Mahina, die dicht neben mir steht, zeigt ein kleines, wissendes Lächeln, nickt kaum merklich mit dem Kopf.
„No big deal,“ befindet sie staubtrocken. „Wer die Mädchen oder Mona körperlich angreift, stirbt. End of discussion.”
Mann, ich liebe und fürchte diese Frau.
Corinna rollt missbilligend die Augen, will wohl laut werden, sagt dann jedoch beinahe vorsichtig:
„Mahina, bitte.“
Die bleibt ungerührt.
„Keine Drohung, nur die nackte Tatsache.“
Darauf die Hauptkommissarin hörbar gereizt:
„Vorsicht, meine Liebe! Keine Selbstjustiz! Das ist strafbar. Mach dich nicht unglücklich.“
So gut kennt Corinna meine Hawaii-Frau dann doch nicht. Die meint, was sie sagt. Und tut es.

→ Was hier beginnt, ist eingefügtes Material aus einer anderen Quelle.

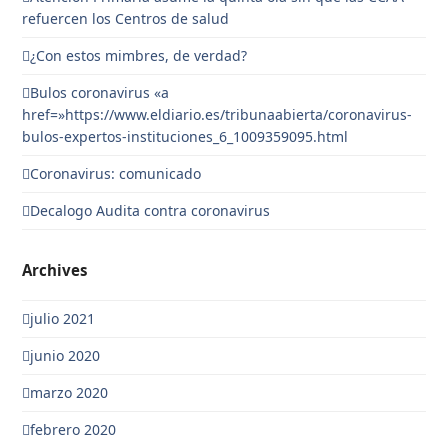
refuercen los Centros de salud
¿Con estos mimbres, de verdad?
Bulos coronavirus «a
href=»https://www.eldiario.es/tribunaabierta/coronavirus-
bulos-expertos-instituciones_6_1009359095.html
Coronavirus: comunicado
Decalogo Audita contra coronavirus
Archives
julio 2021
junio 2020
marzo 2020
febrero 2020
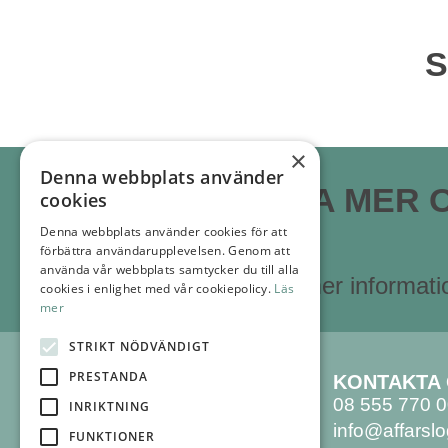
S
×
Denna webbplats använder
VILL NI VETA MER 
cookies
Denna webbplats använder cookies för att
TIDPLAN?
förbättra användarupplevelsen. Genom att
använda vår webbplats samtycker du till alla
Kontakta oss
för mer informati
cookies i enlighet med vår cookiepolicy.
Läs
mer
STRIKT NÖDVÄNDIGT
PRESTANDA
AFFÄRSLOGIK
KONTAKTA
SVENSKA AB
08 555 770 
INRIKTNING
Hammarby Allé 91
info@affarslo
FUNKTIONER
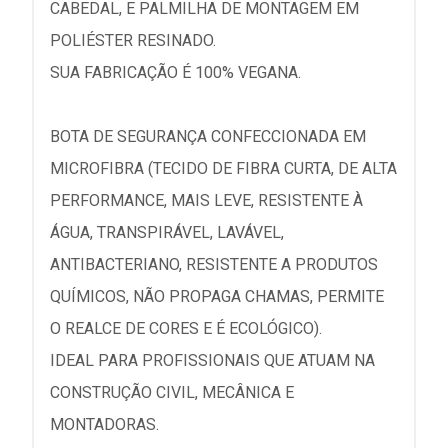
CABEDAL, E PALMILHA DE MONTAGEM EM
POLIÉSTER RESINADO.
SUA FABRICAÇÃO É 100% VEGANA.
BOTA DE SEGURANÇA CONFECCIONADA EM
MICROFIBRA (TECIDO DE FIBRA CURTA, DE ALTA
PERFORMANCE, MAIS LEVE, RESISTENTE À
ÁGUA, TRANSPIRÁVEL, LAVÁVEL,
ANTIBACTERIANO, RESISTENTE A PRODUTOS
QUÍMICOS, NÃO PROPAGA CHAMAS, PERMITE
O REALCE DE CORES E É ECOLÓGICO).
IDEAL PARA PROFISSIONAIS QUE ATUAM NA
CONSTRUÇÃO CIVIL, MECÂNICA E
MONTADORAS.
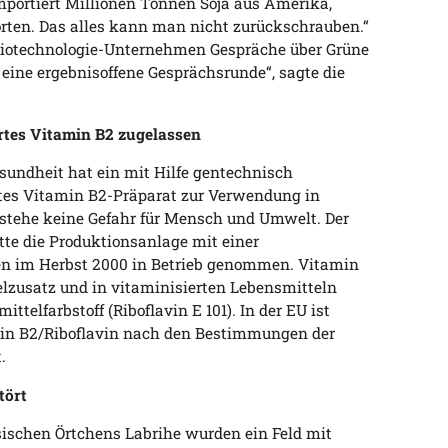
mportiert Millionen Tonnen Soja aus Amerika,
rten. Das alles kann man nicht zurückschrauben.“
 Biotechnologie-Unternehmen Gespräche über Grüne
l eine ergebnisoffene Gesprächsrunde“, sagte die
rtes Vitamin B2 zugelassen
undheit hat ein mit Hilfe gentechnisch
ltes Vitamin B2-Präparat zur Verwendung in
stehe keine Gefahr für Mensch und Umwelt. Der
te die Produktionsanlage mit einer
n im Herbst 2000 in Betrieb genommen. Vitamin
elzusatz und in vitaminisierten Lebensmitteln
ttelfarbstoff (Riboflavin E 101). In der EU ist
min B2/Riboflavin nach den Bestimmungen der
.
tört
ösischen Örtchens Labrihe wurden ein Feld mit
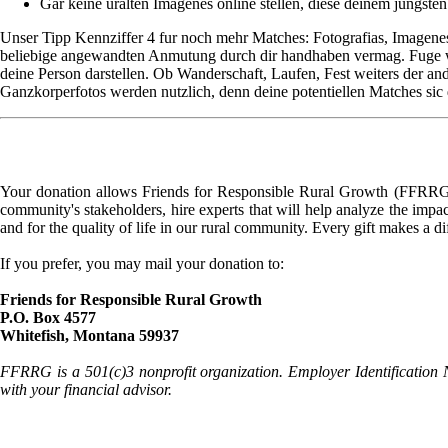
Gar keine uralten Imagenes online stellen, diese deinem jungste
Unser Tipp Kennziffer 4 fur noch mehr Matches: Fotografi­as, Imagenes,
beliebige angewandten Anmutung durch dir handhaben vermag. Fuge weni
deine Person darstellen. Ob Wanderschaft, Laufen, Fest weiters der and
Ganzkorperfotos werden nutzlich, denn deine potentiellen Matches sic
Your donation allows Friends for Responsible Rural Growth (FFRRG) 
community's stakeholders, hire experts that will help analyze the impac
and for the quality of life in our rural community. Every gift makes a d
If you prefer, you may mail your donation to:
Friends for Responsible Rural Growth
P.O. Box 4577
Whitefish, Montana 59937
FFRRG is a 501(c)3 nonprofit organization. Employer Identification 
with your financial advisor.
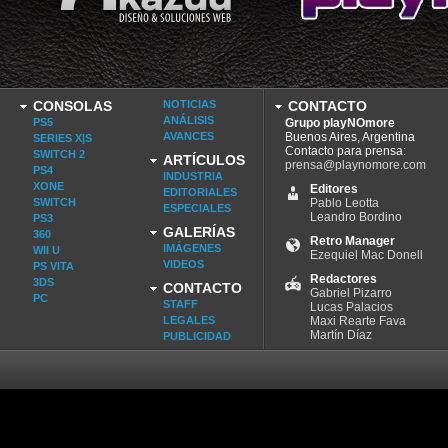
CONSOLAS
NOTICIAS
CONTACTO
ANÁLISIS
PS5
Grupo playNOmore
AVANCES
Buenos Aires, Argentina
SERIES X|S
Contacto para prensa:
SWITCH 2
ARTÍCULOS
prensa@playnomore.com
PS4
INDUSTRIA
XONE
Editores
EDITORIALES
SWITCH
Pablo Leotta
ESPECIALES
Leandro Bordino
PS3
GALERÍAS
360
Retro Manager
IMÁGENES
WII U
Ezequiel Mac Donell
VIDEOS
PS VITA
Redactores
3DS
CONTACTO
Gabriel Pizarro
PC
STAFF
Lucas Palacios
LEGALES
Maxi Rearte Fava
Martín Díaz
PUBLICIDAD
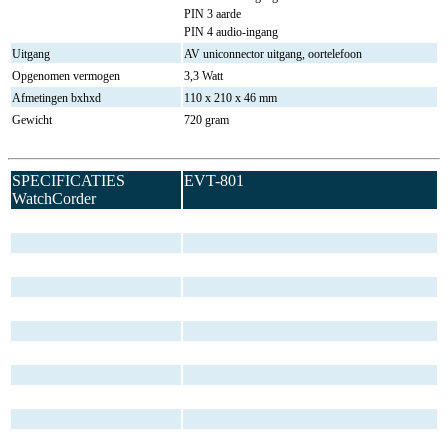
PIN 3 aarde
PIN 4 audio-ingang
Uitgang
AV uniconnector uitgang, oortelefoon
Opgenomen vermogen
3,3 Watt
Afmetingen bxhxd
110 x 210 x 46 mm
Gewicht
720 gram
SPECIFICATIES
EVT-801
WatchCorder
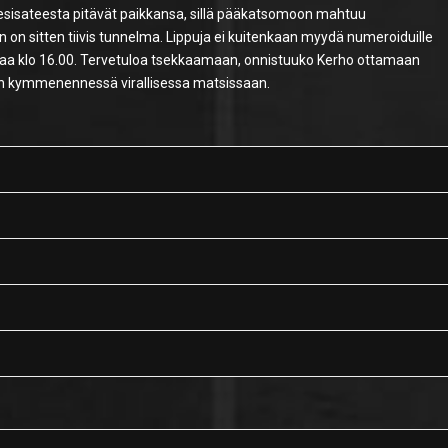
 vesisateesta pitävät paikkansa, sillä pääkatsomoon mahtuu
n on sitten tiivis tunnelma. Lippuja ei kuitenkaan myydä numeroiduille
alkaa klo 16.00. Tervetuloa tsekkaamaan, onnistuuko Kerho ottamaan
n kymmenennessä virallisessa matsissaan.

„Corinna, get this right. Verdreh nicht die Wirklichkeit. Die Gangster machen Selbstjustiz. Ich stoppe sie nur effektiv. Deine Polizei kann nicht überall sein. Oder?“
Mahina mit ihrem Hang, Sachverhalte ungeschönt darzustellen.
Trotz freundlichen Oktoberwetters; im Parkhaus droht ein Wintereinbruch. Corinna und Mahina im Zweikampf unvereinbarer Standpunkte, bekräftigt durch harte Blicke. Mir kriecht es kalt über den Rücken.